Je rêve et me prélasse là où se jette dans l’Atlantique le courant d’Huchet. Soudain je le vois débarquant de sa pirogue transatlantique. Il ressemble étrangement à Don Durito, le scarabée chevalier servant du Sup Marcos. Il a l’air d’avoir voyagé longtemps, il semble épuisé. A-t-il fait le tour du Pacifique pour éviter le canal de Panamá ?

Il me contourne imprimant fièrement la trace sur le sable avec ses petites mains et ses petites pattes, marmonnant : "une question, une question, une question..." . Une démarche élancée si vive que je n’ai pas la présence d’esprit de me présenter et de lui offrir à boire. J’ai juste le temps de sortir mon petit appareil photo numérique pour le photographier de dos.


Plus tard en le cherchant je m’aperçois que la trace laissée par ses petites pattes sur ce parchemin de sable forme des lettres, des phrases, un long texte...
Un message pour cette nouvelle année ?
Pour moi ? Pour nous ?
En voici un extrait :

Le monde est grand comment ?

– “Vas-y”, dit Durito
– “Le monde est grand comment ?” Lui dis-je,
– “Bon, pour la réponse il y a une version courte et une version longue. Tu veux laquelle ?”

Je regarde la montre. Il est 3 heures du matin, j’ai les paupières qui tombent et la casquette sur les yeux, donc je lui répond sans hésiter :
– “La version courte.”
– “Comment la version courte ! Tu penses peut-être que j’ai suivi tes traces dans huit États de la République mexicaine pour exposer la version courte ! Des nèfles, pas question, que dalle, que nenni, négatif, refusé, non.”
– “Bon, dis-je résigné, alors la version longue.”
– “Voilà, mon grand nez nomade ! Écris maintenant…”

Je prends le crayon et le cahier. Durito dicte :
– “Si tu le vois d’en haut, le monde est petit et de couleur vert dollar. Il entre parfaitement dans l’indice des prix et cotations de la Bourse, dans le pourcentage de marge d’une multinationale, dans le sondage électoral d’un pays qui a souffert la séquestration de sa dignité, dans la calculatrice cosmopolite qui additionne les capitaux et soustrait les vies, les collines, les rivières, les mers, les sources, les histoires, les civilisations entières, dans le tout petit petit cerveau de George W. Bush, dans l’esprit bouché du capitalisme sauvage mal habillé dans son costume néolibéral.

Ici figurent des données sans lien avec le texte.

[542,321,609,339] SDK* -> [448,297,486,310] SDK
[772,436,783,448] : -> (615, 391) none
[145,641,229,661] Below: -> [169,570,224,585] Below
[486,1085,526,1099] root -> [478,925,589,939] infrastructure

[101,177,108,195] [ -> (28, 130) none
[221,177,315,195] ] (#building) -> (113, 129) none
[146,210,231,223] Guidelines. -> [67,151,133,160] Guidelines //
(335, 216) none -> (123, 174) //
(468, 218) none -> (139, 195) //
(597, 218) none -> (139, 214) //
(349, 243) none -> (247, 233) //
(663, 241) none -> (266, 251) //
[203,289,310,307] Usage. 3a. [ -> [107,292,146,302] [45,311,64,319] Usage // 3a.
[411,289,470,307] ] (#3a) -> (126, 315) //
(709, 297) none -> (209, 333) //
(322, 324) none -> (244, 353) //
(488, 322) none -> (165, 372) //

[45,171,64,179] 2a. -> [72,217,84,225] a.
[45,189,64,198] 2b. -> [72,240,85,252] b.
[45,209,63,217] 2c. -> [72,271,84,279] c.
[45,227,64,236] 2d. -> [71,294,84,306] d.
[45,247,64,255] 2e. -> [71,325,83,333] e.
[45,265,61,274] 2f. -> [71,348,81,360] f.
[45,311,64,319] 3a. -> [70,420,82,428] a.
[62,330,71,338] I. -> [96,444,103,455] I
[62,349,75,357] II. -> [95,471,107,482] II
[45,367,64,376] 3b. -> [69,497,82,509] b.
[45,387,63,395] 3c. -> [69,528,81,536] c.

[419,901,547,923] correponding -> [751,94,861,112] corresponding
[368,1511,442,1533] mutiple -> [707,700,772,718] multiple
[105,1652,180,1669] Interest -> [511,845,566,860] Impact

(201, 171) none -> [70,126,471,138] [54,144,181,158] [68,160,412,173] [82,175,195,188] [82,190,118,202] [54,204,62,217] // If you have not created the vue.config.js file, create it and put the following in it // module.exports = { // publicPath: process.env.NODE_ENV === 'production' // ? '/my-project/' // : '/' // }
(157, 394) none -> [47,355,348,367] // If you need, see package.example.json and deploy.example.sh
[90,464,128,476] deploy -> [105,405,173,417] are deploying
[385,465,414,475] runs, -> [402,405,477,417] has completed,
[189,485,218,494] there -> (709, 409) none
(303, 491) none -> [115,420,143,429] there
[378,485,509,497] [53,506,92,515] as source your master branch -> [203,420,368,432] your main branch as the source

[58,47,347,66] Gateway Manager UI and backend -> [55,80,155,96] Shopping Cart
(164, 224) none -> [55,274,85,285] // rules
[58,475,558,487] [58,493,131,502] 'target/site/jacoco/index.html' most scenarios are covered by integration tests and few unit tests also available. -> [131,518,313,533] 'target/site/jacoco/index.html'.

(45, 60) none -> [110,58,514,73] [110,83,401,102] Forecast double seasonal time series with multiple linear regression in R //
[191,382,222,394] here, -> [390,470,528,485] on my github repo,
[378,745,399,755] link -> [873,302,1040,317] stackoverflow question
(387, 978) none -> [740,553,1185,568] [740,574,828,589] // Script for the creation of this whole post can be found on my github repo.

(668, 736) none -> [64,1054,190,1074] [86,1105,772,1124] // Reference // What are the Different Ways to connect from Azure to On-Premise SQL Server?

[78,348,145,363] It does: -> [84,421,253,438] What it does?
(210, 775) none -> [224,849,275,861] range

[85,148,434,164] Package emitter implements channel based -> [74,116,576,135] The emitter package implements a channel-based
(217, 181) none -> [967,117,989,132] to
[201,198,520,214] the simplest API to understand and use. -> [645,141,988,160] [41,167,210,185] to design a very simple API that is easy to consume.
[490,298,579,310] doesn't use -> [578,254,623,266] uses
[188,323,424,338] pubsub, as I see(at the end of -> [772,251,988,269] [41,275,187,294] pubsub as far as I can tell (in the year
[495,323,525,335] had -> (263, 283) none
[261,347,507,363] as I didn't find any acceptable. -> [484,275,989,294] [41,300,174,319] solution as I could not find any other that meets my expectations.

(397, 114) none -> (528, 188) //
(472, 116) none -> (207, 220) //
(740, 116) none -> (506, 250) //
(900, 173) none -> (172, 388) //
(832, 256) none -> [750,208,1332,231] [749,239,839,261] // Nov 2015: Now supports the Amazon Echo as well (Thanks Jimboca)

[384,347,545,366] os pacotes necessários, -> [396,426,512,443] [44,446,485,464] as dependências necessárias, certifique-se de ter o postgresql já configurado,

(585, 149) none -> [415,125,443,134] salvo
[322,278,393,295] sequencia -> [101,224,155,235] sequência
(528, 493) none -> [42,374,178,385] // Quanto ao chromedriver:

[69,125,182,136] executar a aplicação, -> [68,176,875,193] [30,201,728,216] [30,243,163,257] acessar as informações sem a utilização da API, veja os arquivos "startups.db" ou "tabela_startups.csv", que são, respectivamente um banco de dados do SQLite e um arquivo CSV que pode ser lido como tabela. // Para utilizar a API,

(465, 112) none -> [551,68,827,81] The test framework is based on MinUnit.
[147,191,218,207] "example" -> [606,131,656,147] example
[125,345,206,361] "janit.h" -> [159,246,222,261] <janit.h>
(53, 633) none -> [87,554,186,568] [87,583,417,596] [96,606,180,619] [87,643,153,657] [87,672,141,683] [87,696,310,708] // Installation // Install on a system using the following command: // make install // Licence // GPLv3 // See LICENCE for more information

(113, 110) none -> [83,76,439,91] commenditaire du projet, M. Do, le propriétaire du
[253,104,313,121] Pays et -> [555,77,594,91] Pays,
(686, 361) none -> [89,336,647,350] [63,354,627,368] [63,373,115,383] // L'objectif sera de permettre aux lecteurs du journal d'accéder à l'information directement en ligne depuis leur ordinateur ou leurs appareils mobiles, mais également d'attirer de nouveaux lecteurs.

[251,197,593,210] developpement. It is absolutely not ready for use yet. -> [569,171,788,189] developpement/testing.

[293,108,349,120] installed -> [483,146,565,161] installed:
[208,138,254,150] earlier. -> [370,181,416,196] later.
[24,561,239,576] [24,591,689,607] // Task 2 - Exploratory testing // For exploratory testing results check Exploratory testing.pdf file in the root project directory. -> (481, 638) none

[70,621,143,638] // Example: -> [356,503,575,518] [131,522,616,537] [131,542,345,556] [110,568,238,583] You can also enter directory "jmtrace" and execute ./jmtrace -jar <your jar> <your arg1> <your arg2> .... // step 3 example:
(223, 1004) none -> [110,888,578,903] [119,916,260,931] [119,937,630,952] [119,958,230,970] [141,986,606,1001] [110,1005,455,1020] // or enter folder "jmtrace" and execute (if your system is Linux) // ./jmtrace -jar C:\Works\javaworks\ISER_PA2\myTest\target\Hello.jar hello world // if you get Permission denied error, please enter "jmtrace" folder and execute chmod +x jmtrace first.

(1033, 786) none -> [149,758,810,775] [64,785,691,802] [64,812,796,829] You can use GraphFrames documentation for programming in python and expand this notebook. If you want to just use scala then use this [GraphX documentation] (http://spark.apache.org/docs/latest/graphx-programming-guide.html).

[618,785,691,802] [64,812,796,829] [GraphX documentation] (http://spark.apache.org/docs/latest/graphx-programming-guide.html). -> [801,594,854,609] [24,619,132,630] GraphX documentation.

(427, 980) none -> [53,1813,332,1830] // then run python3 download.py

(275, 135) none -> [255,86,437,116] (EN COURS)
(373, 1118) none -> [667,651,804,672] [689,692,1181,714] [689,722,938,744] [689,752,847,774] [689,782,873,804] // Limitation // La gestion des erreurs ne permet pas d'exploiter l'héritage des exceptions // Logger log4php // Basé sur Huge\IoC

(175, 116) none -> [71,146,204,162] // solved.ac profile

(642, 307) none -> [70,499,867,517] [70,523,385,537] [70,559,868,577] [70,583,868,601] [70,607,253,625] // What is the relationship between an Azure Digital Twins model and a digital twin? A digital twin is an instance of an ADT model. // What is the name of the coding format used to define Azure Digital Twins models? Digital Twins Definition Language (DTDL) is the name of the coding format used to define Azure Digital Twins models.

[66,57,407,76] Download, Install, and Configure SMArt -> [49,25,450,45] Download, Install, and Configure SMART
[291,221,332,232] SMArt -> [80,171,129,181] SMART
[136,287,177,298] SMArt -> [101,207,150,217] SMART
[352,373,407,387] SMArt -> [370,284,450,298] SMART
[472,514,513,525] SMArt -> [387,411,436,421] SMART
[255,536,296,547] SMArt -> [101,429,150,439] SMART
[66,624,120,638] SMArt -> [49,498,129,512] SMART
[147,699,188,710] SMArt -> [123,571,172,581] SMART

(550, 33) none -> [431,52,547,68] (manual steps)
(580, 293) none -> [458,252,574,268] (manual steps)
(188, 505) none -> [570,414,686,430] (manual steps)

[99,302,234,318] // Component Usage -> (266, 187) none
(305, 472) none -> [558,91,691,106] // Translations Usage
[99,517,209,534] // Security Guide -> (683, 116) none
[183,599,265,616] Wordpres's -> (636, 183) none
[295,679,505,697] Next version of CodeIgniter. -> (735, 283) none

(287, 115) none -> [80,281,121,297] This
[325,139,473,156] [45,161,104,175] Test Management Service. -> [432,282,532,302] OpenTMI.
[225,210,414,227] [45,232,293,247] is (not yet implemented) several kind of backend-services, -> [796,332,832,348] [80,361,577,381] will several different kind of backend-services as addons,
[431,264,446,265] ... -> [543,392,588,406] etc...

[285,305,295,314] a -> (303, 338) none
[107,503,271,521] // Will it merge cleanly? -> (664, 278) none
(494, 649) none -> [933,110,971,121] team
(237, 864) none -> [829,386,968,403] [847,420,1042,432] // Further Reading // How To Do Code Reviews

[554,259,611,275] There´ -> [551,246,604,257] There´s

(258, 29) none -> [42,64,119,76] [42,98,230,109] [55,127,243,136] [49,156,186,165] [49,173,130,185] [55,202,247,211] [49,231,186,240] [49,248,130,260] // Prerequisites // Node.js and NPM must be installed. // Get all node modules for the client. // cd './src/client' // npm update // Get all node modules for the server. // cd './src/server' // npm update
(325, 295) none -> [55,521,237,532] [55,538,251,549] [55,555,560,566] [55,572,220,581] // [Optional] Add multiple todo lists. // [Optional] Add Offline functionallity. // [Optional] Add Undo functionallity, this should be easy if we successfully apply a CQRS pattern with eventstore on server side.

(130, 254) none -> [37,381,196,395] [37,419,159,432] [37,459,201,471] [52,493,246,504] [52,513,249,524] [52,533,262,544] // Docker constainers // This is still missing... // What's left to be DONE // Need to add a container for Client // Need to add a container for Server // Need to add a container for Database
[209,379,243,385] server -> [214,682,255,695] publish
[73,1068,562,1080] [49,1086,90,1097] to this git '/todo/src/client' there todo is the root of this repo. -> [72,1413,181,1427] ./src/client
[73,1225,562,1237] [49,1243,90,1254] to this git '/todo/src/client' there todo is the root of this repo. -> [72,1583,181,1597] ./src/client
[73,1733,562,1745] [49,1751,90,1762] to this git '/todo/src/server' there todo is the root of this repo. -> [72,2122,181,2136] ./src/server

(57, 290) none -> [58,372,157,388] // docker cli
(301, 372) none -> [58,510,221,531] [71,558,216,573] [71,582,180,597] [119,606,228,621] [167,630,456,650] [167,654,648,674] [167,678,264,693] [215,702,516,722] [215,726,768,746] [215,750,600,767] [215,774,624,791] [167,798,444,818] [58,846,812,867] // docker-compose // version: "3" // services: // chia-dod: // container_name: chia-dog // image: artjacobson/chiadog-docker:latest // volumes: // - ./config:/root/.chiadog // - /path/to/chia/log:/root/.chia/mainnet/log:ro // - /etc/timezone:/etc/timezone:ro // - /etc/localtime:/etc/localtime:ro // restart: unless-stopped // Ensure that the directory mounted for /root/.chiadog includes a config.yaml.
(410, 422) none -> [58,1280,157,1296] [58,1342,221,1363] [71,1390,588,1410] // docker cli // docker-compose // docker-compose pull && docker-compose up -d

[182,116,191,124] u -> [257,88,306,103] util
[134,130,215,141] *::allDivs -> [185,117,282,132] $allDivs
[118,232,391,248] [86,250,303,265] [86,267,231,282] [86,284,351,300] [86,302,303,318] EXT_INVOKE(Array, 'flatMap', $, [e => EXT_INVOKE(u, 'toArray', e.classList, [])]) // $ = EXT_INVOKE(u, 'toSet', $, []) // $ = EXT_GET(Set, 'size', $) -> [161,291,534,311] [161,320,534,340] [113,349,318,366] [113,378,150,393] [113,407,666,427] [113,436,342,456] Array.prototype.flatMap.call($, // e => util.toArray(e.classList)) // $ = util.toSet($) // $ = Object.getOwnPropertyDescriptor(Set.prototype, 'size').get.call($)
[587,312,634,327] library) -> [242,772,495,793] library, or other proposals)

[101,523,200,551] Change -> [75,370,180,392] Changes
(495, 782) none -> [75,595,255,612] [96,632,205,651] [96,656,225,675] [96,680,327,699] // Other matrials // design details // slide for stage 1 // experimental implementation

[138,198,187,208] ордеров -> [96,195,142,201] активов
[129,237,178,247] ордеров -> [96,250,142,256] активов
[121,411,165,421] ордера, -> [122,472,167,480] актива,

Vu d’en haut, le monde est très petit car il ne tient pas compte des personnes et, qu’à leur place, il y a un numéro de compte en banque, sans autre mouvement que celui des encaissements.

“Mais si tu le vois d’en bas, le monde a une telle ampleur qu’un seul regard ne suffit pas pour l’envelopper, mais qu’il faut beaucoup de regards pour le compléter. Vu d’en bas, le monde regorge de mondes, presque tous peints de la couleur de l’exploitation, de la misère, du désespoir, de la mort. Le monde en bas s’agrandit sur les côtés, surtout vers le côté gauche, et il est fait de plein de couleurs, presque autant qu’il y a de personnes et d’histoires. Et il grandit en arrière, vers l’histoire qui l’a fait monde d’en bas ; et il grandit sur lui-même avec les luttes qui l’éclairent bien que la lumière d’en haut s’éteigne, et il rêve même si le silence d’en haut l’écrase, et il grandit en avant devinant dans chaque cœur qui le porte l’aube que feront naître ceux qui en bas sont ceux qu’ils sont. Vu d’en bas, le monde est si grand qu’il contient beaucoup de mondes et malgré ça il reste encore de la place pour, par exemple, une prison.

“C’est-à-dire pour résumer, vu d’en haut le monde rapetisse et il n’y a de la place que pour l’injustice. Et, vu d’en bas, le monde est tellement spacieux qu’il y a de la place pour la joie, la musique, le chant, les danses, le travail dans la dignité, la justice, l’opinion et la façon de penser de tout le monde, peu importe leurs différences si en bas ils sont ce qu’ils sont.”

C’est à peine si j’ai eu le temps de noter. Je relis la réponse de Durito et je lui demande :
– “Et quelle est la version courte ?”
– “La version courte est la suivante : le monde est aussi grand que le cœur qui d’abord souffre et ensuite lutte, ensemble avec tous ceux d’en bas et à gauche.”

Durito s’en va. Je continue à écrire pendant que dans le ciel la lune se consume avec la lubrique caresse de la nuit.
...
Depuis l’Autre Puebla
Sup Marcos
Commission Sexta de l’EZLN
Mexique, février 2006

Pégase

Après avoir laissé son message, Don Durito s’en est sans doute retourné là-bas, dans la Forêt de Lacandone, sur le dos de sa tortue "Pégase"...
En tout cas, je ne l’ai pas retrouvé mais je vous adresse ces vœux.

Vos commentaires

  • Le 24 janvier 2010 à 23:38, par Marion Colson En réponse à : Bonne année 2010 à tous les Don Durito de la terre

    J’ai fait la route inverse de ce petit scarabée, puisque fêté cette nouvelle année au Mexique, dans le Chiapas pas loin de Marcos.
    J’ai vu un monde d’en bas ; un monde de là-bas, plein de couleurs, de chants, et de joie, et pas seulement.
    J’ai vu la tortue, peut-être Pegase, le dos plein des dessins de son histoire, et vide de Don Durito. Alors je suis contente de trouver son message au retour, les yeux remplis de trésors de sa terre ! Merci.
    Que l’année soit douce aux Don y Donas Durito de la tierra. Feliz nuevo ano. Paz y dignidad.